Issue 2/1999 | Archives online, Authors, Reviews

Åtta kroppar (‘Eight bodies’) contains eight stories: Susanne Ringell would really have liked to include the reader’s body in the title, but then the figure nine in the title would have perhaps been associated with the expression ‘nine lives’ – like the cat’s – and she did not want that.

Ringell is not one to fall for a cheerful, pedagogical optimism, and her consciousness of the physical is at the same time a consciousness of each person’s exposed vulnerability. Exposed in a literal sense is the ‘central character’ in Vara sten (‘Be stone’, 1996) which is a collection of statements by a stone which has lain in a cornfield since time immemorial.

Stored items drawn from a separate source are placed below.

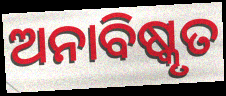
ଅନାବିଷ୍କୃତ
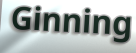
Ginning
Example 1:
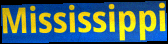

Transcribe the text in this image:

Mississippi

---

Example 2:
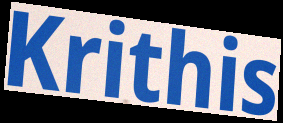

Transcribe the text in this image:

Krithis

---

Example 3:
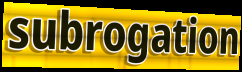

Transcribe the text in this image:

subrogation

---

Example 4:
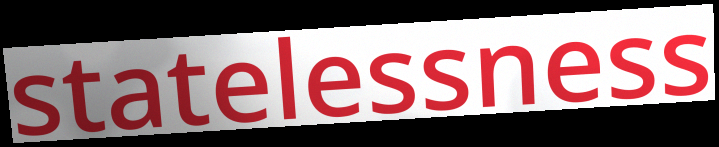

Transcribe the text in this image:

statelessness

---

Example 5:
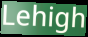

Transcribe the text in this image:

Lehigh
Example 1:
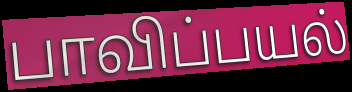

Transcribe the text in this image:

பாவிப்பயல்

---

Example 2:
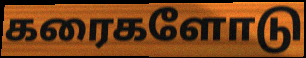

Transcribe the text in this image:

கரைகளோடு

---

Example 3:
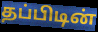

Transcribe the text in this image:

தப்பிடின்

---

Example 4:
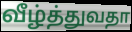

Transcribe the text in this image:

வீழ்த்துவதா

The stone has a fixed position, with a point of view that is given once and for all. The stone is also infertile; it has to make do with looking at the productive cornfield or with being a place for loving couples to lie.The child, including the unborn and longed-for one, is often at the centre of Susanne Ringell’s first literary work, the short story collection Det förlovade barnet (The promised child’, 1993). Before this her career had been dominated by the theatre. Ringell is a trained actress; she has been active invarious Finland-Swedish theatre groups and has also written a couple of plays as well as a collection of poems, Gall, eller Våra osynliga väntrum (‘Gall, or Our invisible waiting rooms’, 1994).

She seems to have left the stage; the radio play has instead become the genre in which she practises the art of acting – it may be a play she has written herself, as in Harriets hus (‘Harriet’s house’), which was broadcast in the spring of 1999 on the Finnish Broadcasting Company’s Swedish-language channel. It was the third play in an ‘aunt triptych’, preceded by Vendetta (1990), about a retired woman sci­entist, and Vestalen (The vestal, 1994), which has a female servant of art as the main character. Vestalen was awarded the Prix Italia in 1995.

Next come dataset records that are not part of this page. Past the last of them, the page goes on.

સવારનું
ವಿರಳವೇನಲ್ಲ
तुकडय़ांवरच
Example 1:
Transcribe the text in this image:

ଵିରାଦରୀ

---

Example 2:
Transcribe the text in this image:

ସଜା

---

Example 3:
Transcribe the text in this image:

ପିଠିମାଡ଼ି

In Susanne Ringell’s prose there is also a taste for details beyond tangible realism. In Åtta kroppar there is a story in which a man is informed that he has a life-threatening illness. The fateful words acquire substance before his eyes: he imagines them tumbling out of the doctor’s mouth like laboratory mice beginning to chase one another across the writing desk. The words acquire a body and much in Åtta kroppar is about the problems of the body.

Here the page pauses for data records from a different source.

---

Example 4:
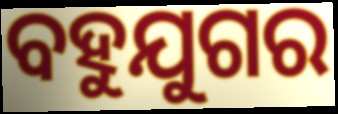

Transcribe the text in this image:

ବହୁଯୁଗର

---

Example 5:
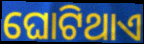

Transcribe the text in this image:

ଘୋଟିଥାଏ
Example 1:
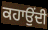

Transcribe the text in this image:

ਕਹਾਉਂਦੀ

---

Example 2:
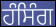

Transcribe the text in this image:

ਹੰਸਿੰਗ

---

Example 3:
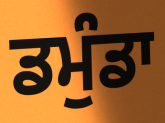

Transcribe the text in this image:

ਡਮੁੰਡਾ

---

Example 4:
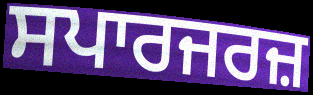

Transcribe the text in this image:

ਸਪਾਰਜਰਜ਼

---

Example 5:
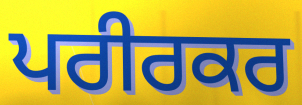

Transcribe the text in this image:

ਪਰੀਰਕਰ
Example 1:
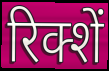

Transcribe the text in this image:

रिक्शें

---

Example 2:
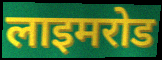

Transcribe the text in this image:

लाइमरोड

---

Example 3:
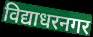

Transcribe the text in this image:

विद्याधरनगर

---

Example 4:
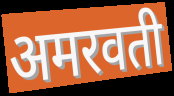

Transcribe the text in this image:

अमरवती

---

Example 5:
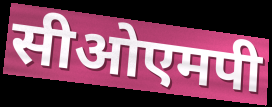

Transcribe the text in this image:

सीओएमपी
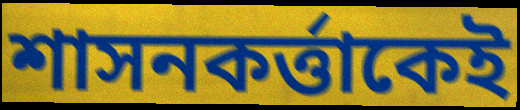
শাসনকর্ত্তাকেই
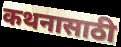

In ‘Via Liljendal’ the main character enters into an organ donor contract. A form happens to be lying around at a petrol station, and the young woman signs an agreement that her corneas are available for transplant if they are still usable after her death. This hasty decision sets in motion a stormy process of thoughts and feelings: ‘Synnöve has heard that the main problem with transplants is that the host body rejects the alien organ. But if human being is all she consists of, may it not be supposed that it is not an organ but a person that the other person wants to reject?…. Not so long ago it was considered ugly and reprehensible to strip the dead of external objects, of things like gold fillings and rings, while today it is thought quite normal to cut apart and share out all the inner material a human being consists of. It’s not considered to be sacrilege at all. It is on the contrary something positive and sensitive, which is in the service of humanity and good development. But in a way it means that a human being’s body is no longer his dwelling place. He is a storeroom for valuable raw material which ought to be returned.’

Eyes and seeing become a special theme in Åtta kroppar – and the opposite is not necessarily blindness, but perhaps darkness, as in the suggestive final story. Paolo Cittadelli’s darkness’, where darkness is the structuralising principle: ‘It was the dark itself that was the picture’.

It has been said that Susanne Ringell’ s narrative style may at times be reminiscent of that of Tove Jansson’s adult short stories. In ‘Cause of death’ this may be so; the archipelago setting and the complicated relationship it depicts both point to it. But Ringell is both warmer and more hard-boiled than Jansson. The dead aspects of a thirty-year-old marriage seem in ordinary daily life to generate a real death. Both man and woman feel a mutual relief at not being suspected of having caused it. But the guilt feelings are individual, and the reader feels a great sympathy for both sides.